Study finds link between ecosystem multifunctionality and microbial community features

Ecosystem multifunctionality (EMF) is the ability of an ecosystem to provide multiple functions simultaneously. Microorganisms are proxies for soil communities and possess diverse functional traits that support multiple ecosystem functions. However, the complex relationships between the microbial network and EMF, especially at a large spatial scale, remain largely unknown.

Researchers from the Wuhan Botanical Garden of the Chinese Academy of Sciences selected 30 higher-order rivers for soil, sediment, and water sampling along a latitudinal gradient in eastern China to calculate EMF using 18 variables related to nitrogen cycling, nutrient pool, plant productivity, and water quality. Meanwhile, the microbial diversity and co-occurrence network were also analyzed.

Results were published in mSystems in a paper titled "Linking ecosystem multifunctionality to microbial community features in rivers along a latitudinal gradient."

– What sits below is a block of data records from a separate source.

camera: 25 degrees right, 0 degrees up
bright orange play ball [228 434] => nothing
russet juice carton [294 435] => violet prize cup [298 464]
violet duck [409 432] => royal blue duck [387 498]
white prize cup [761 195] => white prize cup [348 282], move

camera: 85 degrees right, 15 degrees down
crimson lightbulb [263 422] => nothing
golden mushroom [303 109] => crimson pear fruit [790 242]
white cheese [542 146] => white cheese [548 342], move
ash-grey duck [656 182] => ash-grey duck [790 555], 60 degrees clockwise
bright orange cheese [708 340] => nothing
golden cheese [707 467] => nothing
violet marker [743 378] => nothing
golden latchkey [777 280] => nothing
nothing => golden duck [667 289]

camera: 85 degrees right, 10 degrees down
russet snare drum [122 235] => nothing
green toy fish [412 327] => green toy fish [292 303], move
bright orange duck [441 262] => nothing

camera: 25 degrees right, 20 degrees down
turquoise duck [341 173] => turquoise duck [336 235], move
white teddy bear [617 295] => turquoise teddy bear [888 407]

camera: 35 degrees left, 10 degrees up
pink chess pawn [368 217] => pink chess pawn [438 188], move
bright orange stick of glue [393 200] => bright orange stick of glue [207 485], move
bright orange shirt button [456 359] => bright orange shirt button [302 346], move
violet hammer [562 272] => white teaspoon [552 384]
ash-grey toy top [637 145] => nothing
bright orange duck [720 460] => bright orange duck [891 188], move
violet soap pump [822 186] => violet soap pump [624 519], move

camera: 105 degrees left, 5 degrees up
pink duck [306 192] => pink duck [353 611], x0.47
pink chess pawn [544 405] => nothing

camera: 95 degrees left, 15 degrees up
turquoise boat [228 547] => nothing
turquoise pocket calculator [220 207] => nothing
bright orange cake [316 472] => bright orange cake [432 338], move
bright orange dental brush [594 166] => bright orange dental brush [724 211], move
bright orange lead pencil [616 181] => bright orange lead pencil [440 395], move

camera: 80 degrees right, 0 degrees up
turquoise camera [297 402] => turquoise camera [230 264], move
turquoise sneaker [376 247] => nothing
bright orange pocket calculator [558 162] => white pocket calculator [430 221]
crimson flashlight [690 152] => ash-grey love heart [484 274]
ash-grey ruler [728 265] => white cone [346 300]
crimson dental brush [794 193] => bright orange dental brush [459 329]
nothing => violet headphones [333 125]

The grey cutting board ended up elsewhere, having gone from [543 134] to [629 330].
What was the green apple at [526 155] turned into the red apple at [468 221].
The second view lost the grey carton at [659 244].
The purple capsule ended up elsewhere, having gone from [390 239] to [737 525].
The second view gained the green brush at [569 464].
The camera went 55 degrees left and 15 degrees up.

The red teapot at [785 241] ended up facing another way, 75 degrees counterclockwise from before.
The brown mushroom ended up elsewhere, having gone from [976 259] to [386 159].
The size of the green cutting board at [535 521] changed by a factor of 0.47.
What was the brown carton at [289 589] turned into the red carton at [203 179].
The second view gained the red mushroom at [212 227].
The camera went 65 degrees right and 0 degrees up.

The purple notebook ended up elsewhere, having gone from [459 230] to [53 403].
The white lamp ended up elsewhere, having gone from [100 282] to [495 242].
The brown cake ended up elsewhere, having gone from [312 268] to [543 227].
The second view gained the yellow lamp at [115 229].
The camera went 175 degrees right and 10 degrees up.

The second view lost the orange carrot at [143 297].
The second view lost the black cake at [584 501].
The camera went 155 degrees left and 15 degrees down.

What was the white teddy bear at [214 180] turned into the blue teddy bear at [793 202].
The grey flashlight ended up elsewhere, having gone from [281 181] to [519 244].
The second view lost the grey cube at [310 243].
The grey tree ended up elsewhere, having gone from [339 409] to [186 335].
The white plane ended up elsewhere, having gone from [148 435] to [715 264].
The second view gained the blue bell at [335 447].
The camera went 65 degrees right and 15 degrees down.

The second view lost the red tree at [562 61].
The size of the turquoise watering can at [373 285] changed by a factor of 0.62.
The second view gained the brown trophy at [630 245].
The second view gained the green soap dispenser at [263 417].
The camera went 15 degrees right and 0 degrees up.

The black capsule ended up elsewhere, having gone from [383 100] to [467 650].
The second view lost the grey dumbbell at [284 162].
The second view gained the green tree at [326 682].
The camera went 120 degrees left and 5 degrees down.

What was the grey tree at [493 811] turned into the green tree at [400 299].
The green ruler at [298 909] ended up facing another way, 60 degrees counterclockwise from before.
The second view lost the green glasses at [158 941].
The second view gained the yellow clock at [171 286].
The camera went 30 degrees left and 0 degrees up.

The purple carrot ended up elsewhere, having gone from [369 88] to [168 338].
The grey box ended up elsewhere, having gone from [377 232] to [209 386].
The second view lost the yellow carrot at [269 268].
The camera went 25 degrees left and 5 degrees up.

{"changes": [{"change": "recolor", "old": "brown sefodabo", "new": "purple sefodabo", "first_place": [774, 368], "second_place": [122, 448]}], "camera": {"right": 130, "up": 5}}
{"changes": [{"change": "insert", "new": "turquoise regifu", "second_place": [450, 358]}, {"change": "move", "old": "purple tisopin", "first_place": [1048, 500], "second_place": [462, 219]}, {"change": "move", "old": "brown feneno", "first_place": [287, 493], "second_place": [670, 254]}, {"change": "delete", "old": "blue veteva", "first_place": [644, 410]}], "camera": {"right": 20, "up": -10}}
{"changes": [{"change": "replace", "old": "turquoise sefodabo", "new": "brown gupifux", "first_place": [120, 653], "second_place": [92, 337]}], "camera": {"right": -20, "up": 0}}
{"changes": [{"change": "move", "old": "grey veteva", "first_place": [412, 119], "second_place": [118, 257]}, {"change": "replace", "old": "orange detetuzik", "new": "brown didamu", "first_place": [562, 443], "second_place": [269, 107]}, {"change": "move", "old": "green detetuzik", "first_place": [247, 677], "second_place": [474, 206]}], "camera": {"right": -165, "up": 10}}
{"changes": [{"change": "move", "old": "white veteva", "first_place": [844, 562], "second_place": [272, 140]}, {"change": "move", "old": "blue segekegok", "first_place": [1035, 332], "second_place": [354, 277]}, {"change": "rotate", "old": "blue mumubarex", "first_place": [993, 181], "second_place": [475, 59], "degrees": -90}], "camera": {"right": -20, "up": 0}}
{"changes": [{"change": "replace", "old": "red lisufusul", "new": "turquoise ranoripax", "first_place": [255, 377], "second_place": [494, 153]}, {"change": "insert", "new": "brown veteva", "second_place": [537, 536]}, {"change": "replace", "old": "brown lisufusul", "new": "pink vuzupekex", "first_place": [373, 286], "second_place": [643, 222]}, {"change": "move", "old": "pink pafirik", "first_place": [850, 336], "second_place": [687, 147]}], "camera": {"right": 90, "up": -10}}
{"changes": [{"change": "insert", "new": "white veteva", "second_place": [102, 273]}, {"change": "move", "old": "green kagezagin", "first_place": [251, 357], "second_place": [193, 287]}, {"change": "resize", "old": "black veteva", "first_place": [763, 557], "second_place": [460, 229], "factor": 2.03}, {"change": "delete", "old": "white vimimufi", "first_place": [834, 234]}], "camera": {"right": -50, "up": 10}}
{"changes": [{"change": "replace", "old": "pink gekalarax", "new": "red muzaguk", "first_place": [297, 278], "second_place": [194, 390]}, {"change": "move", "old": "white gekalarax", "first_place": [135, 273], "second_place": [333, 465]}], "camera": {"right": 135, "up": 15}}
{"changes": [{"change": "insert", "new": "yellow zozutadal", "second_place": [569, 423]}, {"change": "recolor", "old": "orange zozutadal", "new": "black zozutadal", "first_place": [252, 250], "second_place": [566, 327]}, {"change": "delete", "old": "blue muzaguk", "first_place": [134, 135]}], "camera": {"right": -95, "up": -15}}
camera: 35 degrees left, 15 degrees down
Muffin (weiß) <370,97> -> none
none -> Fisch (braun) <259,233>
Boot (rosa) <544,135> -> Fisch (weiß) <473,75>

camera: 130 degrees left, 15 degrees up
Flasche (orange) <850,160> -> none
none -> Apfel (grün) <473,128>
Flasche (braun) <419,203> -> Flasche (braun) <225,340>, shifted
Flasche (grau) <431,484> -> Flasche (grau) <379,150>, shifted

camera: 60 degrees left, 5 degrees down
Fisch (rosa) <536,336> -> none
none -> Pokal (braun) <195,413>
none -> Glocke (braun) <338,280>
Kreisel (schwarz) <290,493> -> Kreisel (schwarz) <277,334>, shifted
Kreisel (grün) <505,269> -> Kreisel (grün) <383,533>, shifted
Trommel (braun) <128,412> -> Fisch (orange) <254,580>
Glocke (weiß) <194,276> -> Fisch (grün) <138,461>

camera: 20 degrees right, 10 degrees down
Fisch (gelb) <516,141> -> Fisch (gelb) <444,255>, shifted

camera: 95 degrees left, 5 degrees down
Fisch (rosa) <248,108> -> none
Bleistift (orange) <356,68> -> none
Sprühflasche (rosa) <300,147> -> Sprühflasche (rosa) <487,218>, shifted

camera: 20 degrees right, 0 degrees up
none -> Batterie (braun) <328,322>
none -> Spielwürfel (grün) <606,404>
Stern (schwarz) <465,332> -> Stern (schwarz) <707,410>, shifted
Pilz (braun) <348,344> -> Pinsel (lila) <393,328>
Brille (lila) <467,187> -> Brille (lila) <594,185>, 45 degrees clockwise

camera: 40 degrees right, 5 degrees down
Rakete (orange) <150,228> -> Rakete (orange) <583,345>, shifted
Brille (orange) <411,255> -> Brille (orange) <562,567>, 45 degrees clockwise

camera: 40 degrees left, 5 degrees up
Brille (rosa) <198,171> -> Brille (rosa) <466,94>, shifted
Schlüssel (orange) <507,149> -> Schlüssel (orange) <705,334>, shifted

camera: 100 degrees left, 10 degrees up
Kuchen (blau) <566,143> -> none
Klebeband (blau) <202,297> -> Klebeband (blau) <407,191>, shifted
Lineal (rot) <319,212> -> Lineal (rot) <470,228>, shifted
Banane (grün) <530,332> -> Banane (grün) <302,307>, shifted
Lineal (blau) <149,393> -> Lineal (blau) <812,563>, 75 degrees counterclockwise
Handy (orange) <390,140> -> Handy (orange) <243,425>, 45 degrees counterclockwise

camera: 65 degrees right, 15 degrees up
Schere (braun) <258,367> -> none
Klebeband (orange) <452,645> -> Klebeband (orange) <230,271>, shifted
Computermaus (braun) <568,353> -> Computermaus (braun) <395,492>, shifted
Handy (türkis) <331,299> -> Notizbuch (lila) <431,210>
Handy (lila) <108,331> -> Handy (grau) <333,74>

In riparian rhizosphere and bulk soils, but not in channel sediments, EMF had significant negative associations with latitude. In channel sediments, microbial taxonomic and functional richness was significantly higher in the low-latitude group than those in the high-latitude group. The complexity of microbial co-occurrence networks increased with increasing latitude.

Investigation of the contributions abiotic and biotic factors to EMF revealed that environmental conditions, especially, geographic and climatic factors, were the main drivers of EMF. Microbial diversity and network complexity contributed little to explaining EMF, and only betweenness centralization was significantly related to EMF.

This study fills a critical knowledge gap regarding the latitudinal patterns and drivers of EMF in river ecosystems and provides new insights into how microbial diversity and network complexity influence EMF from a metagenomic perspective.